La estación seca llegaba a su término y empezaron a caer las primeras lluvias. Habían salido precipitadamente de Megido, donde Jesús había discutido con dos ancianos maestros fariseos, Hilel y Shammai. Sobre todo con el segundo, que le había acusado, ante una gran multitud, de ejercitar las artes del demonio por haber curado a un mudo, y le había jurado que por ello le llevaría ante el Gran Sanedrín. La gente enseguida se había posicionado en dos bandos y algunos, entre ellos Judas, habían llegado a empuñar cuchillos y bastones puntiagudos. Para aplacar los ánimos e impedir que aquella discusión se convirtiera en una sangrienta pelea, Jesús proclamó frente a los dos sacerdotes que los obedecería y que no obraría más prodigios, aunque nada bueno, como una curación, puede proceder de las fuerzas del mal. En el fondo, él también lo quería así; eran ya muchos los que repetían sus palabras por toda Palestina, pero también por Siria y Egipto. La semilla estaba plantada, aquello era lo que importaba: otros vendrían a recoger el fruto.

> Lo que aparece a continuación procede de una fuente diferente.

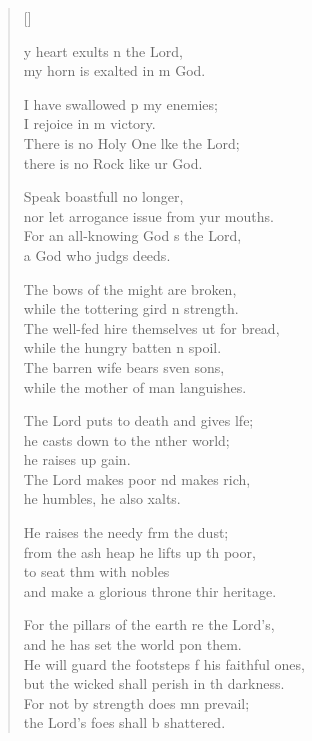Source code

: \settowidth{\versewidth}{He will guard the footsteps of his faithful ones, *}
\begin{verse}[\versewidth]
  \begin{patverse}
    y heart exults \pointup{\i}n the Lord,\Med\\
my horn is exalted in m God.

I have swallowed p my enemies;\Med\\
I rejoice in m victory.\\
There is no Holy One l\pointup{\i}ke the Lord;\Med\\
there is no Rock like ur God.

Speak boastfull no longer,\Med\\
nor let arrogance issue from yur mouths.\\
For an all-knowing God \pointup{\i}s the Lord,\Med\\
a God who judgs deeds.

The bows of the might are broken,\Med\\
while the tottering gird n strength.\\
The well-fed hire themselves ut for bread,\Med\\
while the hungry batten n spoil.\\
The barren wife bears sven sons,\Med\\
while the mother of man languishes.

The Lord puts to death and gives l\pointup{\i}fe;\Flex\\
he casts down to the nther world;\Med\\
he raises up gain.\\
The Lord makes poor nd makes rich,\Med\\
he humbles, he also xalts.

He raises the needy frm the dust;\Med\\
from the ash heap he lifts up th poor,\\
to seat thm with nobles\Med\\
and make a glorious throne thir heritage.

For the pillars of the earth re the Lord’s,\Med\\
and he has set the world pon them.\\
He will guard the footsteps f his faithful ones,\Med\\
but the wicked shall perish in th darkness.\\
For not by strength does mn prevail;\Med\\
the Lord’s foes shall b shattered.


\end{patverse}
\end{verse}
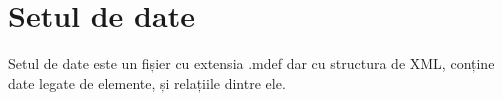 \newpage
\section{Setul de date}

Setul de date este un fișier cu extensia .mdef dar cu structura de XML, conține date legate de elemente, și relațiile dintre ele.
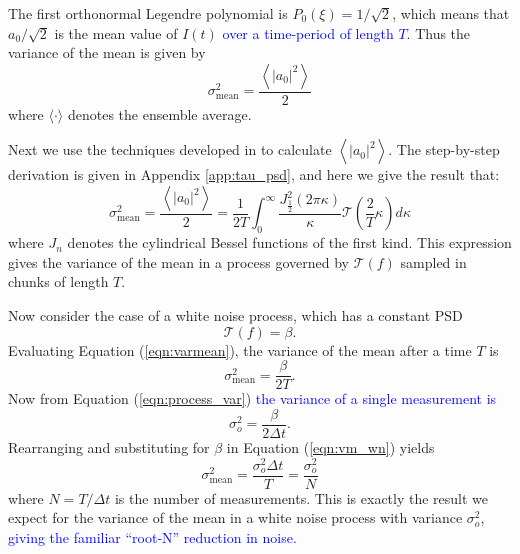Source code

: \documentclass[10pt,preprint]{aastex631}
\newcommand{\jrmadd}[1]{\textcolor{blue}{#1}}
\begin{document}
The first orthonormal Legendre polynomial is $P_0(\xi) = 1/\sqrt{2}$, which means that $a_0/\sqrt{2}$ is the mean value of $I(t)$ \jrmadd{over a time-period of length $T$}.  Thus the variance of the mean is given by
\begin{equation}
\sigma_\mathrm{mean}^2 = \frac{\left\langle \left|a_0\right|^2 \right\rangle}{2}
\label{eqn:varmean_def}
\end{equation}
where $\langle \cdot \rangle$ denotes the ensemble average.   

Next we use the techniques developed in \citet{1976JOSA...66..207N} to calculate $\left\langle \left|a_0\right|^2 \right\rangle$. The step-by-step derivation is given in Appendix \ref{app:tau_psd}, and here we give the result that:
\begin{equation}
\sigma_\mathrm{mean}^2 = \frac{\left\langle \left|a_0\right|^2 \right\rangle}{2} = \frac{1}{2T}  \int_0^{\infty} \frac{ J_{\frac{1}{2}}^2(2\pi \kappa)}{\kappa} \mathcal{T}\left( \frac{2}{T} \kappa \right) d\kappa
\label{eqn:varmean}
\end{equation}
where $J_n$ denotes the cylindrical Bessel functions of the first kind.  This expression gives the variance of the mean in a process governed by $\mathcal{T}(f)$ sampled in chunks of length $T$.

Now consider the case of a white noise process, which has a constant PSD
\begin{equation}
\mathcal{T}(f) = \beta.
\end{equation}
Evaluating Equation (\ref{eqn:varmean}), the variance of the mean after a time $T$ is 
\begin{equation}
\sigma_\mathrm{mean}^2 = \frac{\beta}{2T}.
\label{eqn:vm_wn}
\end{equation}
Now from Equation (\ref{eqn:process_var}) \jrmadd{the variance of a single measurement is}
\begin{equation}
\sigma_o^2  = \frac{\beta}{2\Delta t}.
\end{equation}
Rearranging and substituting for $\beta$ in Equation (\ref{eqn:vm_wn}) yields
\begin{equation}
\sigma_\mathrm{mean}^2 =  \frac{\sigma_o^2 \Delta t}{T} = \frac{\sigma_o^2}{N}
\end{equation}
where $N = T/\Delta t$ is the number of measurements.  This is exactly the result we expect for the variance of the mean in a white noise process with variance $\sigma^2_o$, \jrmadd{giving the familiar ``root-N'' reduction in noise.}
\end{document}

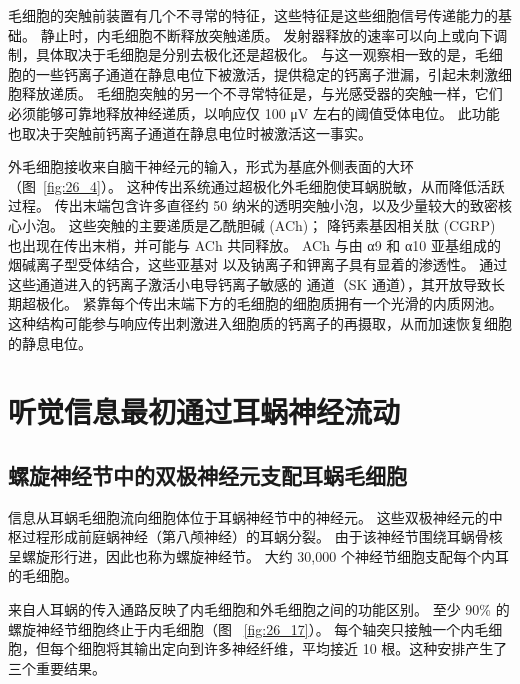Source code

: 毛细胞的突触前装置有几个不寻常的特征，这些特征是这些细胞信号传递能力的基础。
静止时，内毛细胞不断释放突触递质。
发射器释放的速率可以向上或向下调制，具体取决于毛细胞是分别去极化还是超极化。
与这一观察相一致的是，毛细胞的一些钙离子通道在静息电位下被激活，提供稳定的钙离子泄漏，引起未刺激细胞释放递质。
毛细胞突触的另一个不寻常特征是，与光感受器的突触一样，它们必须能够可靠地释放神经递质，以响应仅 100 μV 左右的阈值受体电位。
此功能也取决于突触前钙离子通道在静息电位时被激活这一事实。


外毛细胞接收来自脑干神经元的输入，形式为基底外侧表面的大环（图~\ref{fig:26_4}）。
这种传出系统通过超极化外毛细胞使耳蜗脱敏，从而降低活跃过程。
传出末端包含许多直径约 50 纳米的透明突触小泡，以及少量较大的致密核心小泡。
这些突触的主要递质是乙酰胆碱 (ACh)；
降钙素基因相关肽 (CGRP) 也出现在传出末梢，并可能与 ACh 共同释放。
ACh 与由 α9 和 α10 亚基组成的烟碱离子型受体结合，这些亚基对  以及钠离子和钾离子具有显着的渗透性。
通过这些通道进入的钙离子激活小电导钙离子敏感的  通道（SK 通道），其开放导致长期超极化。
紧靠每个传出末端下方的毛细胞的细胞质拥有一个光滑的内质网池。
这种结构可能参与响应传出刺激进入细胞质的钙离子的再摄取，从而加速恢复细胞的静息电位。



\section{听觉信息最初通过耳蜗神经流动}

\subsection{螺旋神经节中的双极神经元支配耳蜗毛细胞}

信息从耳蜗毛细胞流向细胞体位于耳蜗神经节中的神经元。
这些双极神经元的中枢过程形成前庭蜗神经（第八颅神经）的耳蜗分裂。
由于该神经节围绕耳蜗骨核呈螺旋形行进，因此也称为螺旋神经节。
大约 30,000 个神经节细胞支配每个内耳的毛细胞。


来自人耳蜗的传入通路反映了内毛细胞和外毛细胞之间的功能区别。
至少 90\% 的螺旋神经节细胞终止于内毛细胞（图 ~\ref{fig:26_17}）。
每个轴突只接触一个内毛细胞，但每个细胞将其输出定向到许多神经纤维，平均接近 10 根。这种安排产生了三个重要结果。


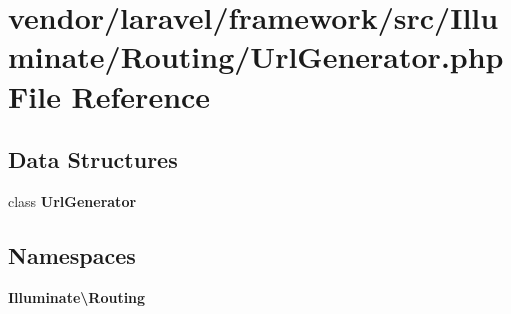 \section{vendor/laravel/framework/src/\+Illuminate/\+Routing/\+Url\+Generator.php File Reference}
\label{laravel_2framework_2src_2_illuminate_2_routing_2_url_generator_8php}
\subsection*{Data Structures}
\begin{DoxyCompactItemize}
\item 
class {\bf Url\+Generator}
\end{DoxyCompactItemize}
\subsection*{Namespaces}
\begin{DoxyCompactItemize}
\item 
 {\bf Illuminate\textbackslash{}\+Routing}
\end{DoxyCompactItemize}
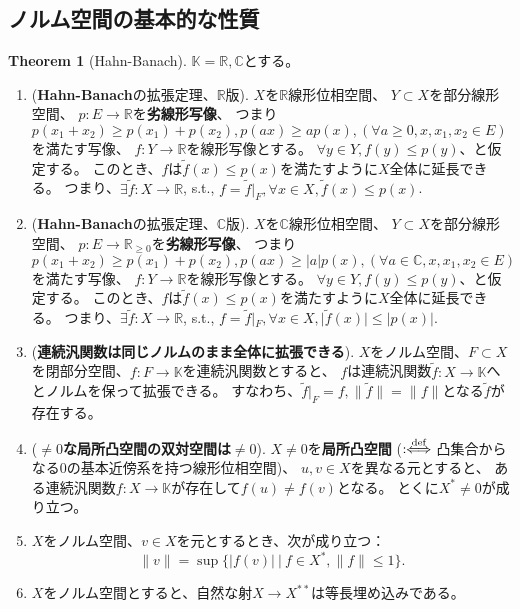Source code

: \documentclass[uplatex]{jsarticle}
\theoremstyle{definition}
\newtheorem{thm}{Theorem}[section]
\newcommand{\deff}{:\hspace{-3pt}\overset{\text{def}}{\iff}}
\newcommand{\C}{\mathbb{C}}
\newcommand{\K}{\mathbb{K}}
\newcommand{\R}{\mathbb{R}}
\begin{document}
\subsection{ノルム空間の基本的な性質}


\begin{thm}[Hahn-Banach]
  \label{H-B}
  \(\K=\R,\C\)とする。
  \begin{enumerate}
    \item \label{H-B, R}
    (\textbf{Hahn-Banach}の拡張定理、\(\R\)版).
    \(X\)を\(\R\)線形位相空間、
    \(Y\subset X\)を部分線形空間、
    \(p:E\to \R\)を\textbf{劣線形写像}、
    つまり\(p(x_1+x_2)\geq p(x_1)+p(x_2), p(ax)\geq ap(x), (\forall a\geq 0, x,x_1,x_2\in E)\)
    を満たす写像、
    \(f:Y\to \R\)を線形写像とする。
    \(\forall y\in Y, f(y) \leq p(y)\)、と仮定する。
    このとき、\(f\)は\(\tilde{f}(x)\leq p(x)\)を満たすように\(X\)全体に延長できる。
    つまり、\(\exists \tilde{f}:X\to \R\), s.t.,
    \(f=\tilde{f}|_F, \forall x\in X, \tilde{f}(x) \leq p(x)\).
    \item \label{H-B, C}
    (\textbf{Hahn-Banach}の拡張定理、\(\C\)版).
    \(X\)を\(\C\)線形位相空間、
    \(Y\subset X\)を部分線形空間、
    \(p:E\to \R_{\geq 0}\)を\textbf{劣線形写像}、
    つまり\(p(x_1+x_2)\geq p(x_1)+p(x_2), p(ax)\geq |a|p(x), (\forall a\in \C, x,x_1,x_2\in E)\)
    を満たす写像、
    \(f:Y\to \R\)を線形写像とする。
    \(\forall y\in Y, f(y) \leq p(y)\)、と仮定する。
    このとき、\(f\)は\(\tilde{f}(x)\leq p(x)\)を満たすように\(X\)全体に延長できる。
    つまり、\(\exists \tilde{f}:X\to \R\), s.t.,
    \(f=\tilde{f}|_F, \forall x\in X, |\tilde{f}(x)| \leq |p(x)|\).
    \item \label{functional ext}
    (\textbf{連続汎関数は同じノルムのまま全体に拡張できる}).
    \(X\)をノルム空間、\(F\subset X\)を閉部分空間、\(f:F\to \K\)を連続汎関数とすると、
    \(f\)は連続汎関数\(\tilde{f}:X\to \K\)へとノルムを保って拡張できる。
    すなわち、\(\tilde{f}|_F=f, \|\tilde{f}\| = \|f\|\)となる\(\tilde{f}\)が存在する。
    \item \label{locally conv dual}
    (\textbf{\(\neq 0\)な局所凸空間の双対空間は\(\neq 0\)}).
    \(X\neq 0\)を\textbf{局所凸空間} (\(\deff\)凸集合からなる\(0\)の基本近傍系を持つ線形位相空間)、
    \(u,v\in X\)を異なる元とすると、
    ある連続汎関数\(f:X\to \K\)が存在して\(f(u)\neq f(v)\)となる。
    とくに\(X^*\neq 0\)が成り立つ。
    \item \label{norm eq}
    \(X\)をノルム空間、\(v\in X\)を元とするとき、次が成り立つ：
    \[
    \|v\| = \sup\{|f(v)| \ | \ f\in X^*, \|f\| \leq 1\}.
    \]
    \item \label{2dual inj}
    \(X\)をノルム空間とすると、自然な射\(X\to X^{**}\)は等長埋め込みである。
  \end{enumerate}
\end{thm}
\end{document}
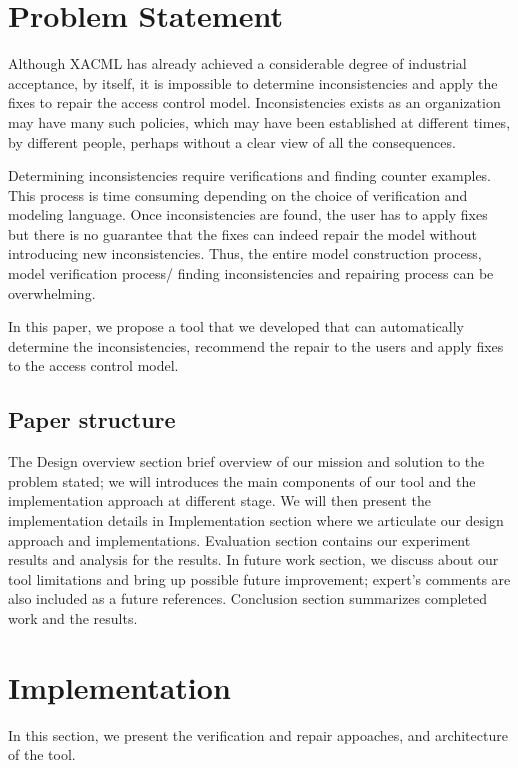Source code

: \documentclass{acm_proc_article-sp}
\begin{document}
\section{Problem Statement}

Although XACML has already achieved a considerable degree of industrial acceptance, by itself, it is impossible to determine inconsistencies and apply the fixes to repair the access control model. Inconsistencies exists as an organization may have many such policies, which may have been established at different times, by different people, perhaps without a clear view of all the consequences. 

Determining inconsistencies require verifications and finding counter examples. This process is time consuming depending on the choice of verification and modeling language. Once inconsistencies are found, the user has to apply fixes but there is no guarantee that the fixes can indeed repair the model without introducing new inconsistencies. Thus, the entire model construction process, model verification process/ finding inconsistencies and repairing process can be overwhelming.

In this paper, we propose a tool that we developed that can automatically determine the inconsistencies, recommend the repair to the users and apply fixes to the access control model.

\subsection{Paper structure}
The Design overview section brief overview of our mission and solution to the problem stated; we will introduces the main components of our tool and the implementation approach at different stage. We will then present the implementation details in Implementation section where we articulate our design approach and implementations. Evaluation section contains our experiment results and analysis for the results. In future work section, we discuss about our tool limitations and bring up possible future improvement; expert's comments are also included as a future references. Conclusion section summarizes completed work and the results.

\section{Implementation}

In this section, we present the verification and repair appoaches, and architecture of the tool.
\end{document}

Un chaparrón los sorprendió durante aquella fuga, y se dispersaron. Los rayos atravesaban el cielo y dejaban ver, a lo lejos, la silueta del monte Tabor, que parecía levantarse del suelo como un gigantesco bubón.

—Son las almas de los diez mil soldados macabeos pasados por la espada por los romanos mientras combatían por su libertad —decía María, temblando—. Cada rayo que cae sobre las rocas le devuelve la vida a uno de ellos, que rondará toda la noche para intentar despertar a sus compañeros caídos. Te lo ruego, resguardémonos en algún sitio, tengo miedo.

Jesús nunca la había visto tan asustada. Entraron en una de esas cabañas que usaban los pastores, hechas de cal y cañas, un excelente refugio también para el sol. La mujer se cogía los brazos contra el pecho y sufría constantes temblores. Al no tener nada para encender la paja, Jesús la utilizó para intentar secar a María, frotándola con ella y dándole fricciones en los hombros. Ella se giró y sonrió.

—Se nota que eres un hombre; ninguna madre le haría eso a su hijo. La piel se seca mucho antes que el algodón y la lana. Gírate y desnúdate tú también; no eres inmortal. Si el agua se te hiela sobre la piel, en los próximos días la tos te devorará desde dentro.

Ambos se masajearon los hombros y sus gestos los reconfortaron. Se lo agradecieron mutuamente con una caricia en el rostro. María cogió la mano de él entre la mejilla y el hombro. Con la otra Jesús le acarició los cabellos, aún empapados, y ella hizo lo mismo con el dorso de la mano, pasándola con suavidad por entre los pelos de la barba. Los latidos de sus corazones se aceleraron al mismo tiempo y ambos se detuvieron, inquietos. Después se unieron lentamente los dedos, se acercaron los rostros y los labios se tocaron por primera vez. El índice de Jesús se deslizó, incrédulo, por entre los senos de ella y descendió hasta los pliegues del vientre. La mano de ella le acarició el pecho. Sus ojos no dejaron de mirarse ni cuando se tendieron sobre la paja, y siguieron abiertos también durante el primer beso, profundo, y los que le siguieron. Sus cuerpos respondieron a la llamada del deseo, las piernas se enredaron, la piel se estremeció y los músculos se tensaron. El fantasma de Gaya asomó por un instante en la mente de Jesús, pero luego lo vio feliz y se alejó, sonriendo. Cuando se deslizó entre sus piernas, fue tan natural como el amor que los unía.